CoVid caused many supply glitches. I have a small backyard, and two fences were down. Lumber prices rose dramatically. By the beginning of November my yard was fully enclosed. Lucky thing because my next door neighbor just got an adorable black lab. Perhaps a future playmate for Moxie.
Fully fenced, but not entirely safe for my puppy to romp around without harm.
This fall my neighbor’s oak tree hand an abundance of acorns that are toxic for puppies to chew. This along with a pine tree that continues to shower my lawn with needles makes for an unsafe environment for a curious puppy. So each morning a pick up acorns and a variety of mushrooms that appear out of nowhere each morning. So I am always on the lookout. Unfortunately, on Thanksgiving Moxie was too fast and ate a mushroom.
On the way to the emergency room most of the contents of her stomach ended up on my backseat. Thank goodness my seats were covered.
There was only one vet at the emergency hospital and the parking lot was filling up. Puppy is ok. And I did make it to Thanksgiving dinner hosted by my friend Anne.
CoVid has taken the spontaneity out of life. No quick decision to go to the zoo. Now you must go online to make a reservation. I am waiting at Kaiser because to visit the optical department an appointment is needed. I need new glasses because Moxie chewed up my glasses. To be CoVid safe I make an appointment and wait my turn.
Next week my girl will be 10 months old. When I see her mother Phoebe they look so much alike. Moxie is at her adult size, almost. Puppies grow so very fast. I am glad I took all these photos along the way.

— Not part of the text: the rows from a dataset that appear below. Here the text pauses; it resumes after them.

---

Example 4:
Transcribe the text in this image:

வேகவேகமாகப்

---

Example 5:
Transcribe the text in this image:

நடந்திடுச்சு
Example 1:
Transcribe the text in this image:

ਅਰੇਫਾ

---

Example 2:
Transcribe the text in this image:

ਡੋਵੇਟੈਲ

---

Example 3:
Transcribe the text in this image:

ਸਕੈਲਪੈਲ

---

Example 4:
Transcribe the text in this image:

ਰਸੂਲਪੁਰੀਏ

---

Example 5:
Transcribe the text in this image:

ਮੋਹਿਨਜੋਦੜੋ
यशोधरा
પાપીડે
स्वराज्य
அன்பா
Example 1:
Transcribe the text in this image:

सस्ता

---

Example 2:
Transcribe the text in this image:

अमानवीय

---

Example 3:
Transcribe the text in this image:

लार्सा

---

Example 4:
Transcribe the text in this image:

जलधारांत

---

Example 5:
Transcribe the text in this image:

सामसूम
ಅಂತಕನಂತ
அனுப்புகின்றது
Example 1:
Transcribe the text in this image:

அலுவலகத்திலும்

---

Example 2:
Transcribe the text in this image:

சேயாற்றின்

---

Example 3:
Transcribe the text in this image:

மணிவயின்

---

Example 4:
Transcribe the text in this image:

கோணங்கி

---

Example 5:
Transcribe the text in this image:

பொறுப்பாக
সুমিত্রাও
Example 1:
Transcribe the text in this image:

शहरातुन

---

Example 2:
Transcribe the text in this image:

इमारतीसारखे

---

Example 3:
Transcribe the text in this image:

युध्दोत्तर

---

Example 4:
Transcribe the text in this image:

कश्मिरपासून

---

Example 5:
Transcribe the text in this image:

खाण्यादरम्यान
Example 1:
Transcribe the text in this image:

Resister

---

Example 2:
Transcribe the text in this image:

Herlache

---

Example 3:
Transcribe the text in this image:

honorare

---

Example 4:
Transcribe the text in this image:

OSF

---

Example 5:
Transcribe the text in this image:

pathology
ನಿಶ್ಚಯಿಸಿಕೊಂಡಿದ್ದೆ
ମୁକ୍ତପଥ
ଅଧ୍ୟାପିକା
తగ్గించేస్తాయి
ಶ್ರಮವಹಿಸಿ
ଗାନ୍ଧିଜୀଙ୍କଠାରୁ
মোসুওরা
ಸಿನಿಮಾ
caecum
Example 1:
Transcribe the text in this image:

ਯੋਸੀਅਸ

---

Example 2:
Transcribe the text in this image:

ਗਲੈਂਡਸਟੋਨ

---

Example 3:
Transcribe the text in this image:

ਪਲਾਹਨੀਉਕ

My husband and I quickly made the choice of Moxie for my puppy’s name. Many have asked the origin of the name. My in-laws had an advertisement for this drink in their kitchen. Recently, my husband brought home a bottle of Moxie.

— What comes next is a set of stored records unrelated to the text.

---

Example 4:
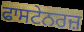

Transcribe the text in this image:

ਫਾਸਟੇਨਰਜ਼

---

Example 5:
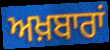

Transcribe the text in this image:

ਅਖ਼ਬਾਰਾਂ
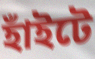
হাঁইটে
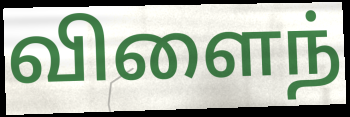
விளைந்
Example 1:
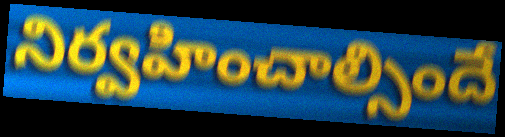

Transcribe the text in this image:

నిర్వహించాల్సిందే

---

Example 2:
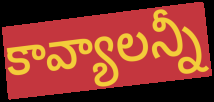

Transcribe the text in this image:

కావ్యాలన్నీ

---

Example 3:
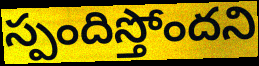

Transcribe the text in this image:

స్పందిస్తోందని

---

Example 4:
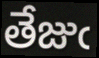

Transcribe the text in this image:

తేజుఁ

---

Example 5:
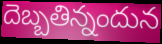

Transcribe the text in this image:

దెబ్బతిన్నందున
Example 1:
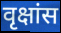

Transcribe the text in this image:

वृक्षांस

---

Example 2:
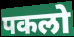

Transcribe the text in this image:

पकलो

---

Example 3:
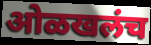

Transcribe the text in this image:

ओळखलंच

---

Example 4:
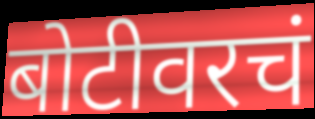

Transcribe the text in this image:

बोटीवरचं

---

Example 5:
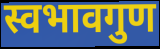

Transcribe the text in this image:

स्वभावगुण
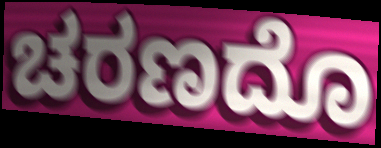
ಚರಣದೊ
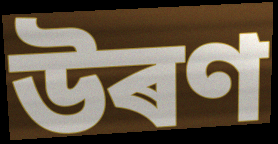
উৰণ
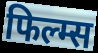
फिल्म्स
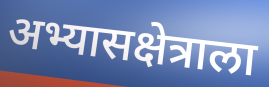
अभ्यासक्षेत्राला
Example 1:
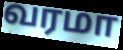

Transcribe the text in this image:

வரமா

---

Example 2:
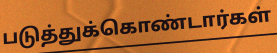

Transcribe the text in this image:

படுத்துக்கொண்டார்கள்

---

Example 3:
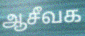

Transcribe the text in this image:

ஆசீவக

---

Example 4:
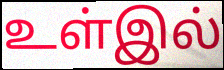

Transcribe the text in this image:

உள்இல்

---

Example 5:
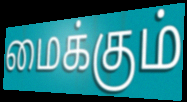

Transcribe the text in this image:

மைக்கும்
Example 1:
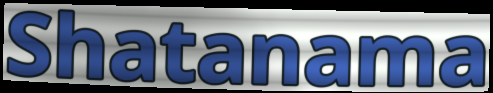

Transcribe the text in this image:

Shatanama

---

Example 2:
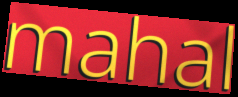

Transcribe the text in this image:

mahal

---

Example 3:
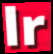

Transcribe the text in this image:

lr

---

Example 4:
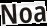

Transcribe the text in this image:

Noa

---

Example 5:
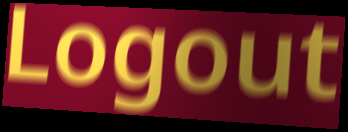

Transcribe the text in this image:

Logout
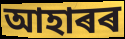
আহাৰৰ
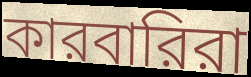
কারবারিরা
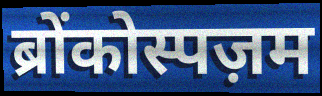
ब्रोंकोस्पज़म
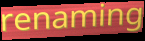
renaming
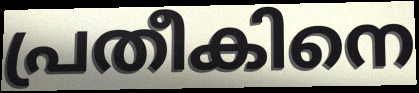
പ്രതീകിനെ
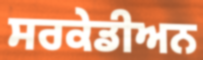
ਸਰਕੇਡੀਅਨ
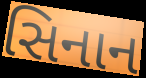
સિનાન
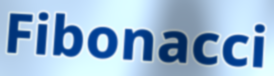
Fibonacci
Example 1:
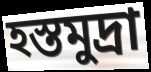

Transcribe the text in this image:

হস্তমুদ্রা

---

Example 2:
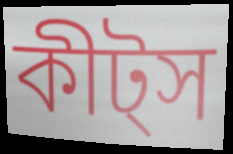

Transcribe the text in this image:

কীট্স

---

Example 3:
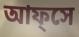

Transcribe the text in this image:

আফ্সে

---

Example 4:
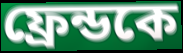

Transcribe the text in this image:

ফ্রেন্ডকে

This is the second time around with puppy raising in the past two years, and I still am amazed at how quickly the tiny puppy grows to adult size. Glad I took all these photos. Change happens fast, and I am glad I grabbed some of these shots using my iPhone 8 instead of relying on my Fuji xt4. I plan to upgrade my iPhone since much has improved in the last couple of years. I’m looking at the iPhone 13 pro. I just need to make an appointment. The display on my Nixplay frame brings me a lot of joy. If you are thinking of getting one and have questions I’m happy to help.
This is my New Year’s Eve photograph. She has changed so much in these first 8 months.

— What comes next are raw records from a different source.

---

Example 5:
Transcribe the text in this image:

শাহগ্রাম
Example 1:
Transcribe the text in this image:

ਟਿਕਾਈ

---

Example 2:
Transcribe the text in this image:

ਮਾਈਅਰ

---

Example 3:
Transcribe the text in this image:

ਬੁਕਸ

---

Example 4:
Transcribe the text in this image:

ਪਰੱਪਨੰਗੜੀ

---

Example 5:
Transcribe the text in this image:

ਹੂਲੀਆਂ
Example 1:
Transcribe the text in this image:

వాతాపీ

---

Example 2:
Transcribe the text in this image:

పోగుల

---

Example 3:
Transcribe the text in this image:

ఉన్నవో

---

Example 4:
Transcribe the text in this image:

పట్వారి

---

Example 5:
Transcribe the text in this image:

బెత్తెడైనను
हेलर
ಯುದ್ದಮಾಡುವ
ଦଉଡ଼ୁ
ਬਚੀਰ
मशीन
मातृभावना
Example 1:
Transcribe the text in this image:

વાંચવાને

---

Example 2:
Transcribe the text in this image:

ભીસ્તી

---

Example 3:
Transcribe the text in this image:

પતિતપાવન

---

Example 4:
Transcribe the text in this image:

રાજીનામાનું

I think things may calm down in 2022, or at least I hope so. Stay tuned for my continuing adventures with Moxie.
“Flying…how often have you thought about how amazing it would be to simply stretch your arms and soar? When you think about it, the number of flying “objects” is quite large. Yes, of course the birds. But beyond them, butterflies, bees and other insects, airplanes, balloons, bubbles, kites….well, you get the idea. So this week, although I’m focused on some of the beautiful birds of Kiawah, please feel free to be creative and choose whichever flying objects catch your imagination and your lens.” This is Tina’s challenge to me.
Watching my dog Charlies fly off my bed, race down the hall, and retrieve his ball reminded me of an event I attended almost 10 years ago, “Petapalooza”. I captured some dogs flying at the Splash Dogs tank event.
All these dogs were having so much fun. I’m hoping that as my dog matures he will get to a point where he is not so anxious, and I can show him the wider world. This CoVid stuff really hurt his socialization growth. Last week he attended the Sactown Doodle Romp where he saw Doodles of all sizes.